Content starts

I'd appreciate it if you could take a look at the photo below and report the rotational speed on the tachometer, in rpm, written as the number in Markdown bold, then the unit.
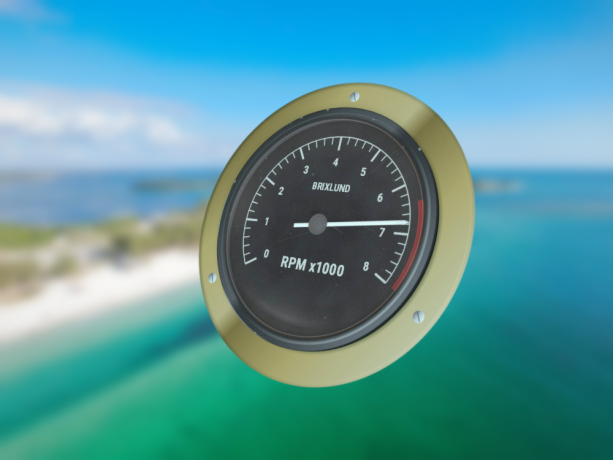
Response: **6800** rpm
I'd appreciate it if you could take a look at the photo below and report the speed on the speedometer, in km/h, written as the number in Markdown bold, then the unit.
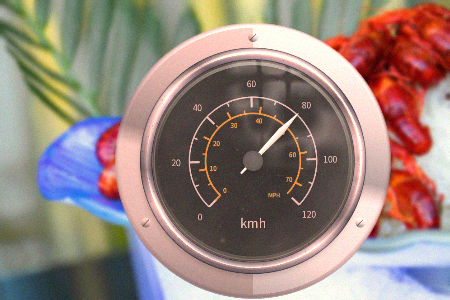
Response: **80** km/h
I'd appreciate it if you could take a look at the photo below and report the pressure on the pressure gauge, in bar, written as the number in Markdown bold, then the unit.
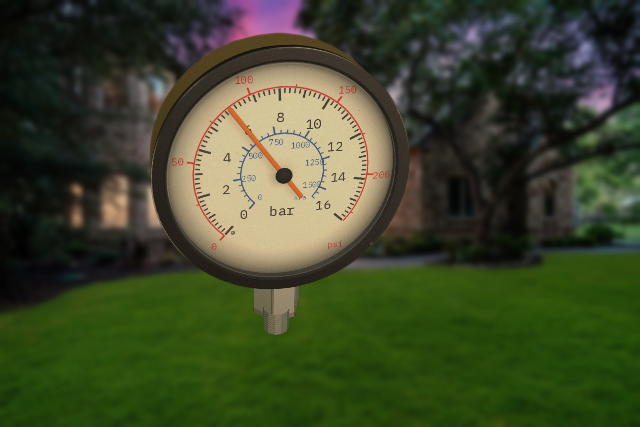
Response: **6** bar
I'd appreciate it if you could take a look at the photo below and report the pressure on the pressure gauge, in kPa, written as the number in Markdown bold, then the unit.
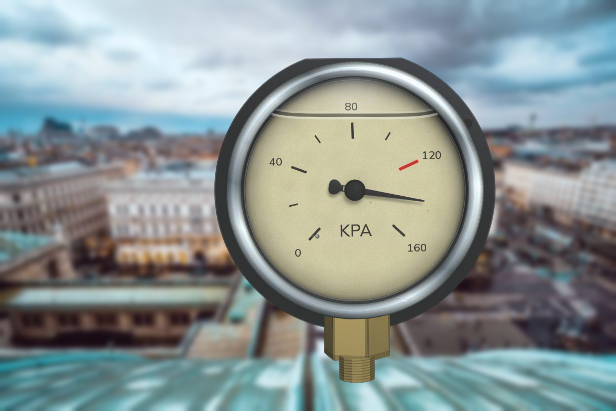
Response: **140** kPa
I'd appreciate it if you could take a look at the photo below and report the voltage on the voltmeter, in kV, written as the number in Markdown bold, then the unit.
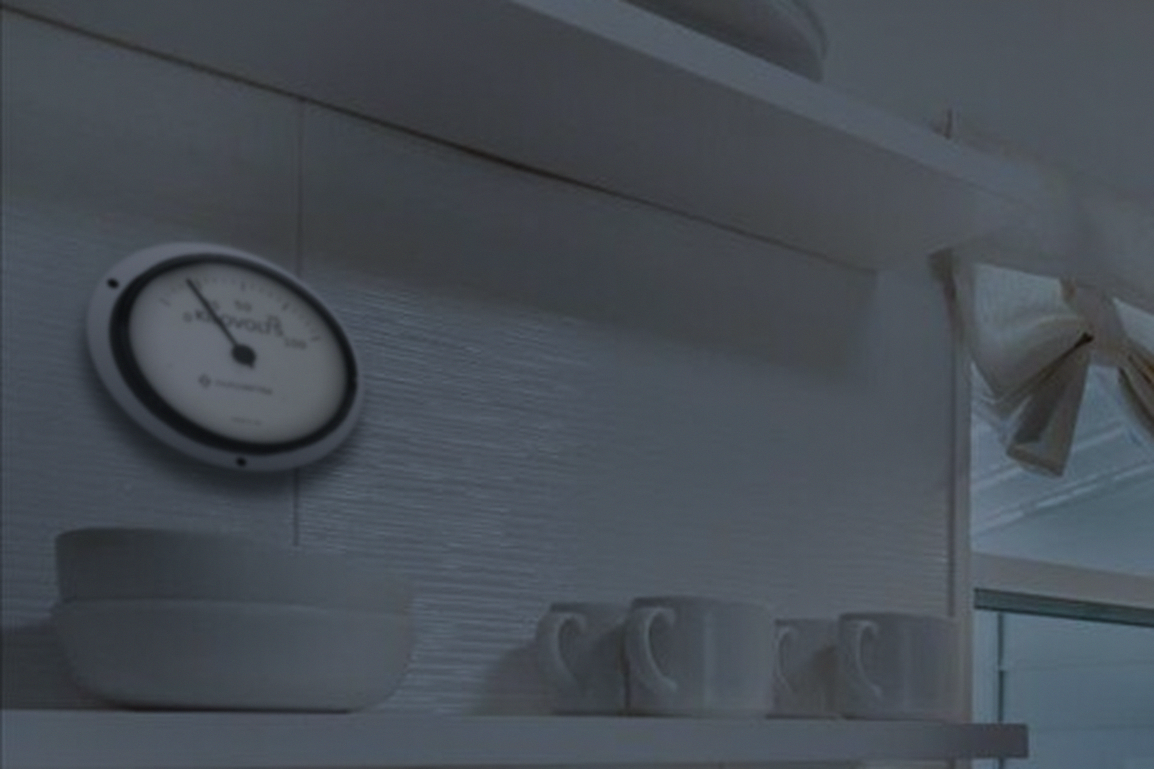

Content ends

- _REQUIREMENT_
Rewrite the whole listing above with every "photo" changed to "image" and nothing else altered. Omit the pictures from your answer.

- _ANSWER BELOW_
I'd appreciate it if you could take a look at the image below and report the rotational speed on the tachometer, in rpm, written as the number in Markdown bold, then the unit.
Response: **6800** rpm
I'd appreciate it if you could take a look at the image below and report the speed on the speedometer, in km/h, written as the number in Markdown bold, then the unit.
Response: **80** km/h
I'd appreciate it if you could take a look at the image below and report the pressure on the pressure gauge, in bar, written as the number in Markdown bold, then the unit.
Response: **6** bar
I'd appreciate it if you could take a look at the image below and report the pressure on the pressure gauge, in kPa, written as the number in Markdown bold, then the unit.
Response: **140** kPa
I'd appreciate it if you could take a look at the image below and report the voltage on the voltmeter, in kV, written as the number in Markdown bold, then the unit.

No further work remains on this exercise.